_Die Aufgabe_
Bearbeite im Sitzungsprotokoll den Abschnitt von "Sie haben Millionen" bis "und auch bedenklich." und schreib ihn neu, wobei "Briefkastenfirma" durch "Scheinfirma" ersetzt wird.

_Vorliegender Text_
Protokoll der Sitzung vom 11.12.2013

(Zuruf der Abg. Frau Kohnle-Gros, CDU)

Sie haben Millionen Euro für eine Briefkastenfirma übrig, aber nicht 550.000 Euro für eine Schwangerenkonfliktberatung.

(Beifall der CDU)

Das ist nicht sozial ausgewogen. Wenn das Ihre Interpretation von sozialer Gerechtigkeit ist, dann ist es höchst ungewöhnlich und auch bedenklich.

Frau Ministerpräsidentin, meine Damen und Herren Minister! Machen Sie Schluss mit dieser trickreichen Haushaltspolitik. Der Rechnungshof Rheinland-Pfalz hat diese Praxis in seinem Jahresbericht 2011 schon eindeutig verurteilt. Wenigstens von den GRÜNEN hätten wir erwartet, dass sie das Ruder herumreißen.

Dieser Haushalt ist ungeheuer wichtig, um den nächsten Schritt hin zur Schuldenbremse und nicht weg von ihr zu gehen. Für uns ist klar, ohne Tricks, ohne Verschleie

rung, für jeden einsehbar muss die Schuldenbremse erreicht werden. Dies darf nicht aus einem Selbstzweck heraus geschehen, sondern weil wir unser Land handlungsfähig erhalten möchten, weil die kommende Generation Chancen der Gestaltung haben muss, weil man auch in Zeiten knapper Kassen nicht überall kürzen muss, sondern gute Schwerpunkte setzen kann, weil wir eine Kultur des Sparens wollen und nach Verrechnung neuer Ausgaben und Einsparungen klar sein muss, dass die Einsparungen weitaus größer sind als die Mehrausgaben.

Begrenzungsrahmen mit Schlüsselpunkten:
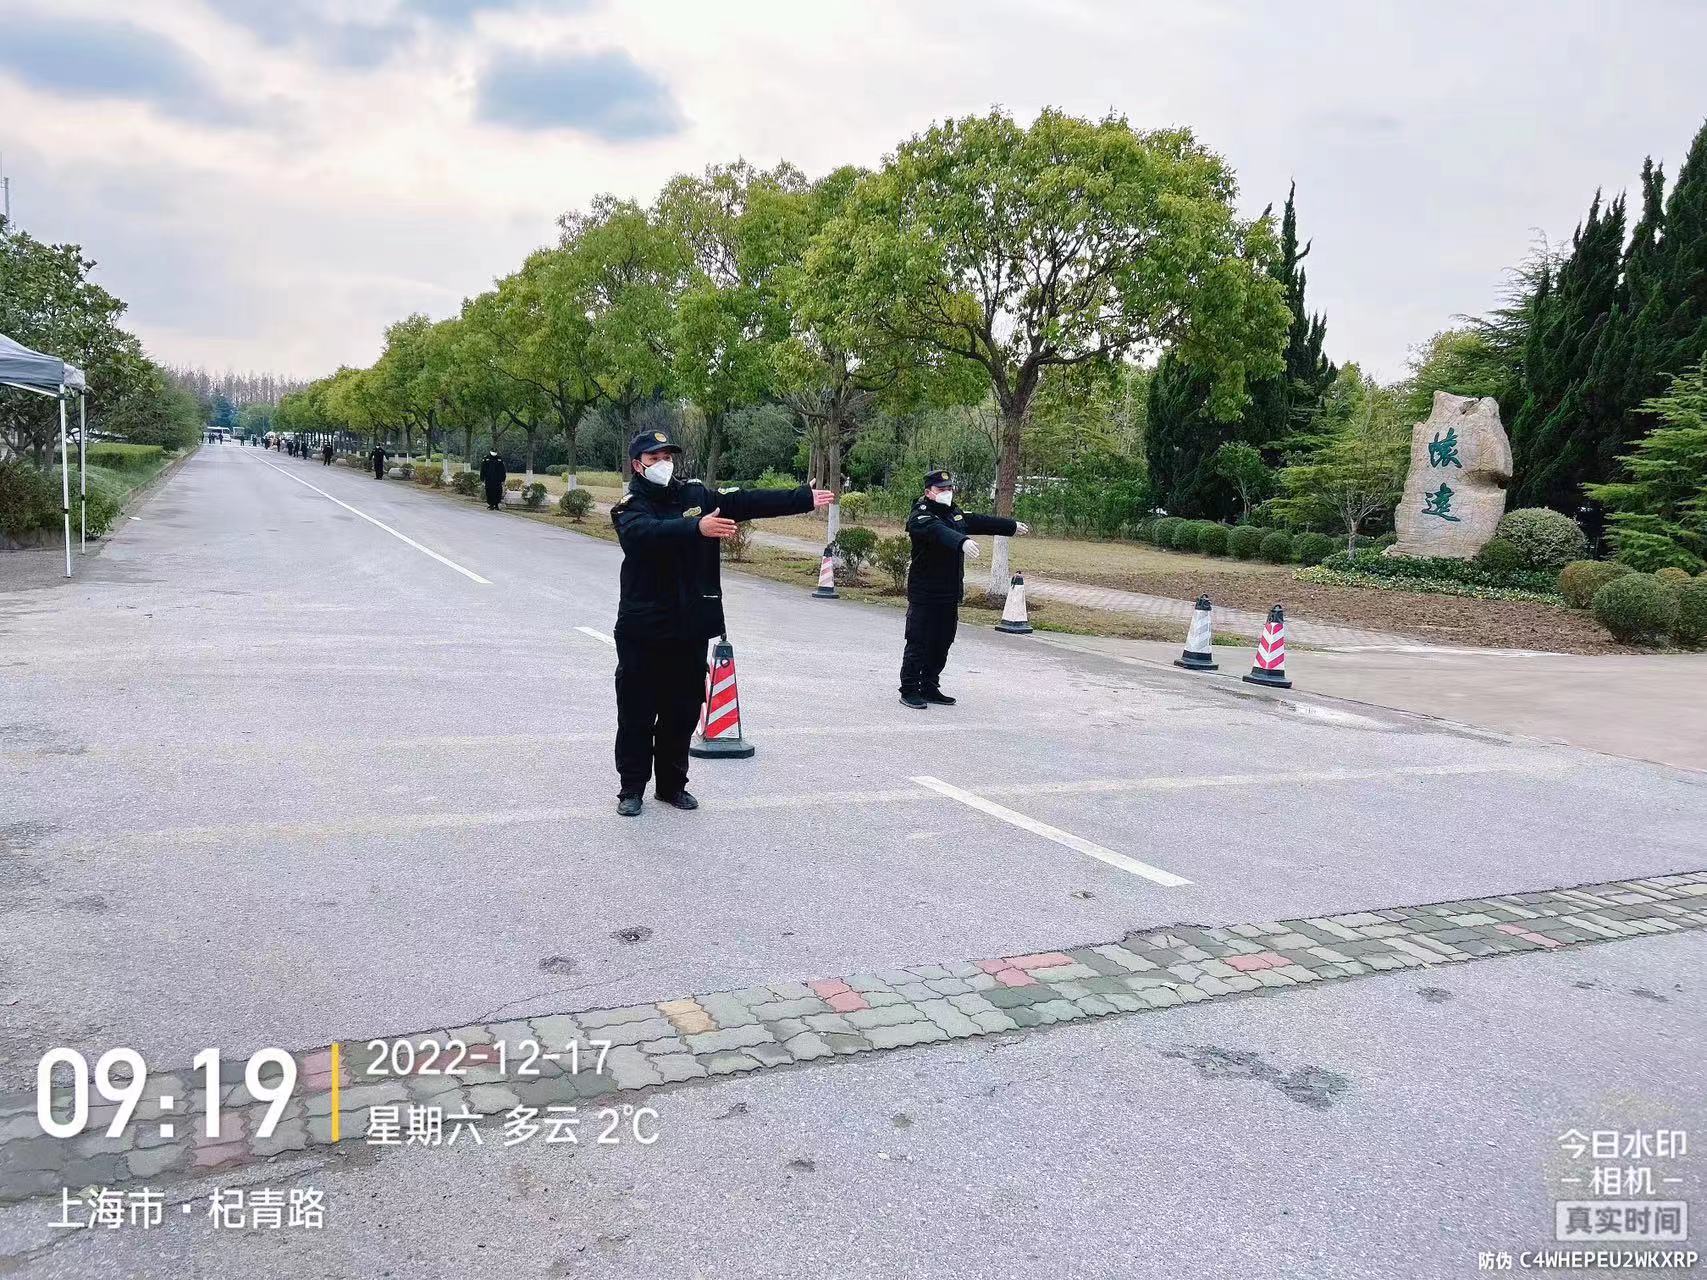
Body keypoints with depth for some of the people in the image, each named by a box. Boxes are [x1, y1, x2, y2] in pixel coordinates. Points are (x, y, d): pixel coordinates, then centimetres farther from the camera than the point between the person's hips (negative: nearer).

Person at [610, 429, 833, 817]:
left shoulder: (696, 495, 9)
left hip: (690, 626, 4)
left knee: (683, 711, 11)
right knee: (637, 713, 3)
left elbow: (749, 502, 6)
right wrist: (697, 527, -44)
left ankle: (672, 784, 25)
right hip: (643, 628, -4)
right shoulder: (629, 508, -6)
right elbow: (650, 532, -29)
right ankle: (631, 788, 15)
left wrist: (804, 498, 1)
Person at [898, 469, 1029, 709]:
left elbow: (981, 522, 30)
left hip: (950, 594, 8)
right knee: (919, 643, -6)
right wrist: (963, 541, -51)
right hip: (924, 593, -8)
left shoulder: (955, 514, 16)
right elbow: (939, 532, -33)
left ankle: (930, 687, 22)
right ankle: (909, 691, 1)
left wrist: (1013, 526, 41)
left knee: (942, 644, 12)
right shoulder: (920, 517, -13)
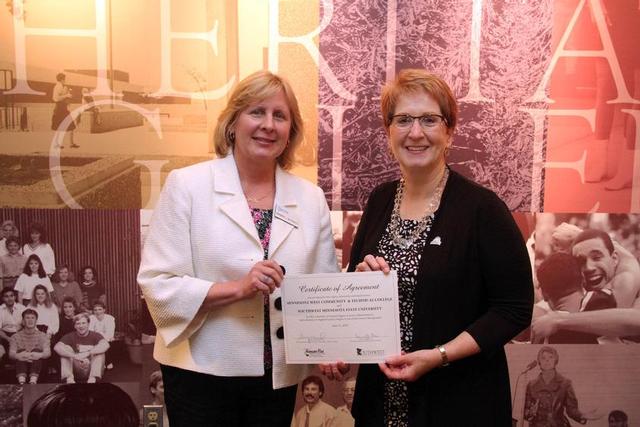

_Antwort_
Sie haben Millionen Euro für eine Scheinfirma übrig, aber nicht 550.000 Euro für eine Schwangerenkonfliktberatung.

(Beifall der CDU)

Das ist nicht sozial ausgewogen. Wenn das Ihre Interpretation von sozialer Gerechtigkeit ist, dann ist es höchst ungewöhnlich und auch bedenklich.